The very first time I went to the Muesum, more years ago than I care to admit, some of the sculptures--two in particular--affected me in such a basic way that I could not understand, let alone explain.  




On one hand (pun intended), the fingers resemble the arches of a Gothic catheral.  But the first time I saw "Cathedrale", I knew that it wasn't only about the structure or inner architecture of a big medieval chuch, any more than Mary Shelley's novel Frankenstein is about a monster created in a laboratory.   Rather, it's about the forces that arise within us, and what we create within as well.   Rodin's cathedral is not just; it is a space we find or create, as needed.

Then there is this.  





While actually part of the Porte d'Enfer (Gate of Hell) monument, Rodin actually made a copy of it as a stand-alone.  One of the reasons why it affected me as it did was that I could feel the tensions between--I was going to say between the man and woman, but I knew it wasn't really about them.  The man and woman are distinct individuals,but they are really the same person--which is the source of the tension.

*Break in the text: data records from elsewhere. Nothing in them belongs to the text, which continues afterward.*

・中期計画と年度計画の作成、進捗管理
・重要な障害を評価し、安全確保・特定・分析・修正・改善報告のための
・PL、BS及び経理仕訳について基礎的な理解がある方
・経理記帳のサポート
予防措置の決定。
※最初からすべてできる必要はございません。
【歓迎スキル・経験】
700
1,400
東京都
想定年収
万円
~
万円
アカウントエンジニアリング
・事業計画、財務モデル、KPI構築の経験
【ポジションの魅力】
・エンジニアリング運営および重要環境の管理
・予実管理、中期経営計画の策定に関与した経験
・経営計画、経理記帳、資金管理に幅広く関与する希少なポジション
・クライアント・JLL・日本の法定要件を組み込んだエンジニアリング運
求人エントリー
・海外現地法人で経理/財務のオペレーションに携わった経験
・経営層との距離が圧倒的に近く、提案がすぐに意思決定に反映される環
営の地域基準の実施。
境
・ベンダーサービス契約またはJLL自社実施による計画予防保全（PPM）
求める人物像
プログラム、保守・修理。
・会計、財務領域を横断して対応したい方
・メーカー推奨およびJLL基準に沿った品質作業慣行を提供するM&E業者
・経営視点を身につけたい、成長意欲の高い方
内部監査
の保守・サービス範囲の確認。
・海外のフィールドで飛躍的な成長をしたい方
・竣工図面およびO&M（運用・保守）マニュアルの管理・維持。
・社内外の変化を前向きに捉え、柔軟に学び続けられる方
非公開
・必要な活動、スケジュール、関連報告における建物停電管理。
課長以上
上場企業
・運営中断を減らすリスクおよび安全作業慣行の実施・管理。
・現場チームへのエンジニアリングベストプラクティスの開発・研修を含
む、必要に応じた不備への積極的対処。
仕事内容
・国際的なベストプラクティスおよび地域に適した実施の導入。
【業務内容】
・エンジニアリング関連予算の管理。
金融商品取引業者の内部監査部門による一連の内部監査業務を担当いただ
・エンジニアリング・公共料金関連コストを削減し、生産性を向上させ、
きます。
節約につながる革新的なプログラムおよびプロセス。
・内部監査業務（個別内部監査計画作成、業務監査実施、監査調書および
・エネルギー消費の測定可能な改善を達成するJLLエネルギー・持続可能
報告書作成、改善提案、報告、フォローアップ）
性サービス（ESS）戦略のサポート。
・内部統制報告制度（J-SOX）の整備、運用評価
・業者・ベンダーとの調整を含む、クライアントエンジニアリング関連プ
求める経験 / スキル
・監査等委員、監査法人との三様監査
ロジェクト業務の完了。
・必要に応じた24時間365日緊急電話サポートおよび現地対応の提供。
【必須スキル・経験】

If that isn't my story, I don't know what is.  Cycling is not an escape from it; rather, it integrates those tensions and turns them into motion.  At least, that is what cycling has always done for me, long before I understood it.

After spending the morning and early afternoon at the Rodin, I rode--over a distance only slightly more than that between the Picasso and Cognaq Jay--to the Orsay.